Rush v. ATOMIC ELEC. CO.

384 So. 2d 1067
CourtSupreme Court of Alabama
DecidedJune 27, 1980
Docket78-766
StatusPublished
Cited by15 cases

This text of 384 So. 2d 1067 (Rush v. ATOMIC ELEC. CO.) is published on Counsel Stack Legal Research, covering Supreme Court of Alabama primary law. Counsel Stack provides free access to over 12 million legal documents including statutes, case law, regulations, and constitutions.

Bluebook
Rush v. ATOMIC ELEC. CO., 384 So. 2d 1067 (Ala. 1980).

Opinion

384 So.2d 1067 (1980)

Chris C. RUSH, d/b/a Rush Building Company, Cincinnati Insurance Company and Nellie N. Rush
v.
ATOMIC ELECTRIC COMPANY, a corporation.

78-766.

Supreme Court of Alabama.

May 30, 1980.
As Corrected On Denial of Rehearing June 27, 1980.

Ralph Smith, Jr. of Starnes, Smith & Wilkes, Guntersville, Starnes & Starnes, Birmingham, for appellants.

H. Darden Williams for Williams, Williams & Norton, Anniston, for appellee.

SHORES, Justice.

This is a breach of contract case. Appellant Chris Rush, d/b/a Rush Building Company, entered into a contract with the Hospital Building Authority of the City of Jacksonville to construct a hospital. The electrical work was subcontracted to Atomic Electric Company, hereinafter referred to as Atomic, a corporation which had done *1068 other work for Rush in the past. Although the work was completed and accepted by the general contractor at final inspection, Atomic was never paid the full contract price. It brought this action against the Hospital Building Authority, the City of Jacksonville, Chris C. Rush, d/b/a Rush Building Company, and Rush Building Company, seeking to enforce a lien on the hospital and claiming damages in the amount of $87,572.20 under the electrical subcontract. Rush's bonding company, Cincinnati Insurance Company was later added as a defendant. Rush counterclaimed for $20,000.00, alleging that mismanagement on the part of Atomic had resulted in a four-month delay in completion, and that it was damaged thereby. Cincinnati Insurance Company cross-claimed against Rush under a blanket indemnity agreement, and filed a third-party complaint against Nellie Rush as a party to the indemnity agreement. After a trial without a jury, the trial court entered a judgment against Chris C. Rush, d/b/a Rush Building Company, and Cincinnati in favor of Atomic in the amount of $89,928.07, and in favor of Cincinnati Insurance Company against Chris and Nellie Rush in the same amount. The Rushes appeal.

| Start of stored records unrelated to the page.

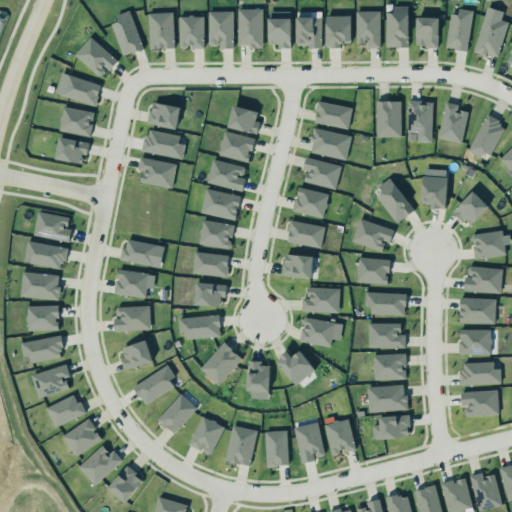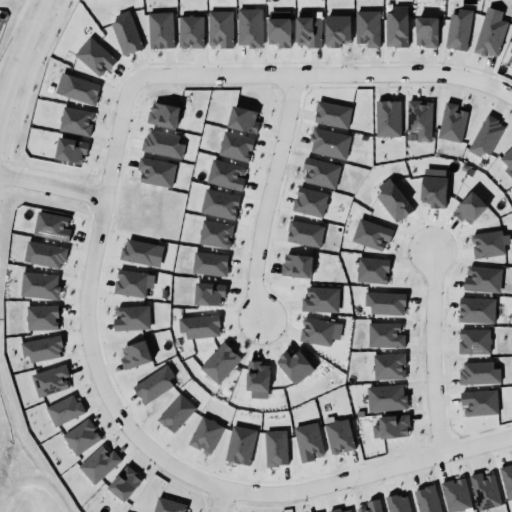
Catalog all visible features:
building: (249, 27)
building: (397, 27)
building: (279, 28)
building: (368, 28)
building: (220, 29)
building: (308, 29)
building: (308, 29)
building: (425, 29)
building: (459, 29)
building: (161, 30)
building: (337, 30)
building: (191, 31)
building: (427, 31)
building: (126, 33)
building: (490, 36)
road: (20, 55)
building: (94, 56)
building: (95, 56)
road: (326, 74)
building: (81, 89)
building: (162, 112)
building: (332, 114)
building: (163, 115)
building: (388, 118)
building: (243, 119)
building: (419, 120)
building: (76, 121)
building: (452, 123)
building: (486, 136)
building: (328, 141)
building: (163, 143)
building: (330, 143)
building: (162, 145)
building: (235, 146)
building: (71, 150)
building: (508, 160)
building: (320, 170)
building: (156, 171)
building: (156, 172)
building: (321, 172)
building: (226, 174)
road: (53, 186)
building: (434, 191)
road: (268, 197)
building: (393, 201)
building: (219, 202)
building: (310, 202)
building: (220, 203)
building: (470, 208)
building: (52, 226)
building: (304, 232)
building: (216, 233)
building: (305, 233)
building: (371, 234)
building: (486, 242)
building: (488, 244)
building: (142, 253)
building: (45, 254)
building: (210, 263)
building: (296, 263)
building: (297, 265)
building: (373, 270)
building: (482, 277)
building: (483, 279)
building: (130, 282)
building: (133, 282)
building: (39, 285)
building: (208, 292)
building: (209, 293)
building: (320, 299)
building: (321, 300)
building: (386, 302)
building: (477, 310)
road: (87, 312)
building: (40, 315)
building: (42, 317)
building: (131, 318)
building: (198, 325)
building: (199, 326)
building: (319, 330)
building: (320, 331)
building: (384, 333)
building: (385, 335)
building: (474, 341)
building: (42, 348)
road: (432, 353)
building: (136, 355)
building: (220, 361)
building: (220, 363)
building: (294, 364)
building: (296, 366)
building: (389, 366)
building: (479, 373)
building: (256, 374)
building: (50, 380)
building: (258, 380)
building: (154, 384)
building: (386, 398)
building: (479, 402)
building: (64, 410)
building: (175, 412)
building: (176, 413)
building: (391, 427)
building: (206, 435)
building: (338, 435)
building: (339, 436)
building: (81, 437)
building: (308, 440)
building: (308, 441)
building: (239, 444)
building: (240, 445)
building: (276, 448)
building: (99, 464)
road: (368, 474)
building: (506, 478)
building: (507, 480)
building: (125, 483)
building: (483, 488)
building: (485, 490)
building: (455, 493)
building: (456, 495)
building: (425, 498)
building: (427, 499)
road: (219, 500)
building: (396, 502)
building: (398, 503)
building: (168, 505)
building: (369, 506)
building: (371, 506)
building: (335, 509)
building: (338, 510)
building: (317, 511)
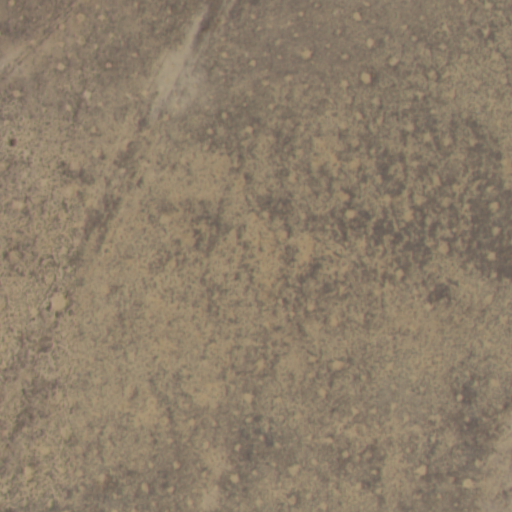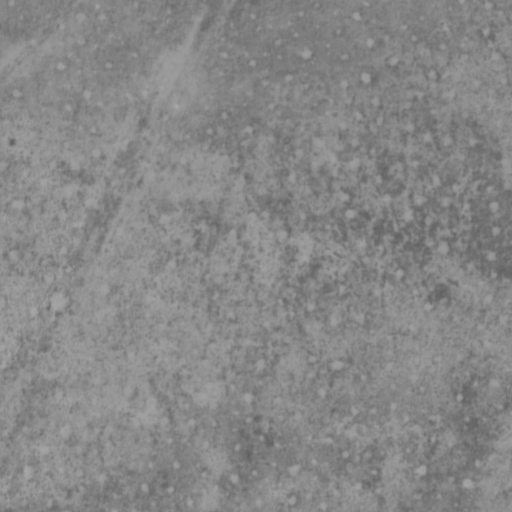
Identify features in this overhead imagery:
road: (114, 235)
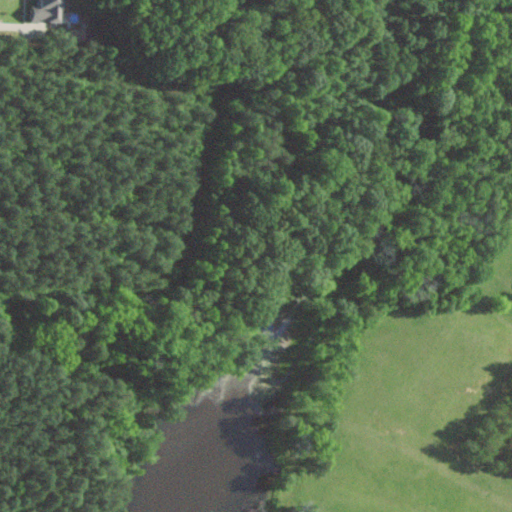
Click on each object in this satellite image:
building: (48, 10)
building: (76, 33)
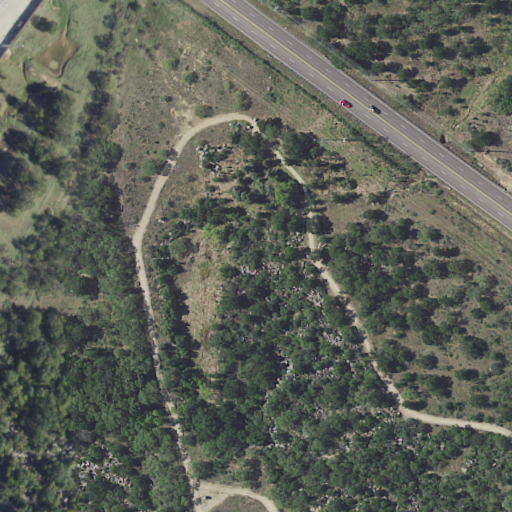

Appellants raise but two issues on this appeal. They contend firstly that the judgment of the trial court was contrary to the great weight of the evidence. However, no ground for reversal is more carefully scrutinized or rigidly limited than one charging that the verdict is against the great weight of the evidence. Kilcrease v. Harris, 288 Ala. 245, 259 So.2d 797 (1972). Where, as here, the trial court has heard testimony ore tenus, a presumption exists as to the correctness of its findings of fact. St. Clair Industries, Inc. v. Harmon's Pipe & Fitting Co., 282 Ala. 466, 213 So.2d 201 (1968). The record reveals that the trial court's judgment was amply supported by the evidence; we, therefore, decline to disturb it.

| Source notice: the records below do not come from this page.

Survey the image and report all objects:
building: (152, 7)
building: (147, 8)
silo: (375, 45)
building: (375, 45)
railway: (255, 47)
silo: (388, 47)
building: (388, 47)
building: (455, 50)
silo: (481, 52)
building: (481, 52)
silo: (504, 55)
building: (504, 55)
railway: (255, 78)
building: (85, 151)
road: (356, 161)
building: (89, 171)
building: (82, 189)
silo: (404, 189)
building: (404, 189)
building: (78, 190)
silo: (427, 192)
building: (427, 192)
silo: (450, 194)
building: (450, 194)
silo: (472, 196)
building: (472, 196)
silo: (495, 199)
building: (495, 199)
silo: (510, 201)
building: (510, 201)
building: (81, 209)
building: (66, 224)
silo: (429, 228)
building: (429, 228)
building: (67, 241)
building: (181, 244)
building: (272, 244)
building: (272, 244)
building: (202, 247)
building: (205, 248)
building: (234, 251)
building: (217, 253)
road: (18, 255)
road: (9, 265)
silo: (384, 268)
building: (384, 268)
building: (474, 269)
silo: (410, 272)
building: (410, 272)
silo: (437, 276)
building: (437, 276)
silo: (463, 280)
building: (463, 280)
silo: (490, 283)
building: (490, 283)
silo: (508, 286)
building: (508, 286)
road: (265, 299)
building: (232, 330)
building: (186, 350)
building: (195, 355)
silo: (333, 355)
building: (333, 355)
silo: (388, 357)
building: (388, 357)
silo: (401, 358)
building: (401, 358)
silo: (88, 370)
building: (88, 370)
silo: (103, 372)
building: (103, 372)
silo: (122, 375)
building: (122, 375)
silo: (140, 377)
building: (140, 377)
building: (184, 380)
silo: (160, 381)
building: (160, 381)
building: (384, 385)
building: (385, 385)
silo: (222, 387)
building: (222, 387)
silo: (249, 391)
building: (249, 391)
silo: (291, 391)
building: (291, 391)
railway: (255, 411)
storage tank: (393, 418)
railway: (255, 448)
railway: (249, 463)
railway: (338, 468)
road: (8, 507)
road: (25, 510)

Appellants also contend that the contract which is the basis of this lawsuit was signed by Tony Panella and Charles E. Rush in their individual capacities, and does not bind either corporation, Atomic or Rush Building Company. Because neither individual was made a party to the suit, they insist that there exists a fatal variance between the parties and the proof. We are hard put to follow this reasoning. Even if neither corporation was bound by the signature of its agent, which we do not believe to be true, appellant Chris Rush operated under the contract without objection until the work contracted for was performed, accepted the benefits of it, and, in fact, has counterclaimed against Atomic for breach of the very contract he claims not to be bound by. A party, by his actions and acceptance of the benefits of a contract and by operating under such agreement, may ratify and confirm a contract to which his actual signature is not affixed. Woodmen of the World Life Insurance Society v. Bolin, 243 Ala. 426, 10 So.2d 296 (1942). The verdict of the trial court assumes, by necessity, that Chris Rush and Atomic Electric Company were parties to the contract and are thus proper parties to the lawsuit. No evidence or logic has been pointed to which would require us to disturb this ruling. The judgment appealed from is affirmed.

AFFIRMED.

TORBERT, C. J., and MADDOX, JONES and BEATTY, JJ., concur.

On Application for Rehearing

OPINION CORRECTED; APPLICATION FOR REHEARING OVERRULED.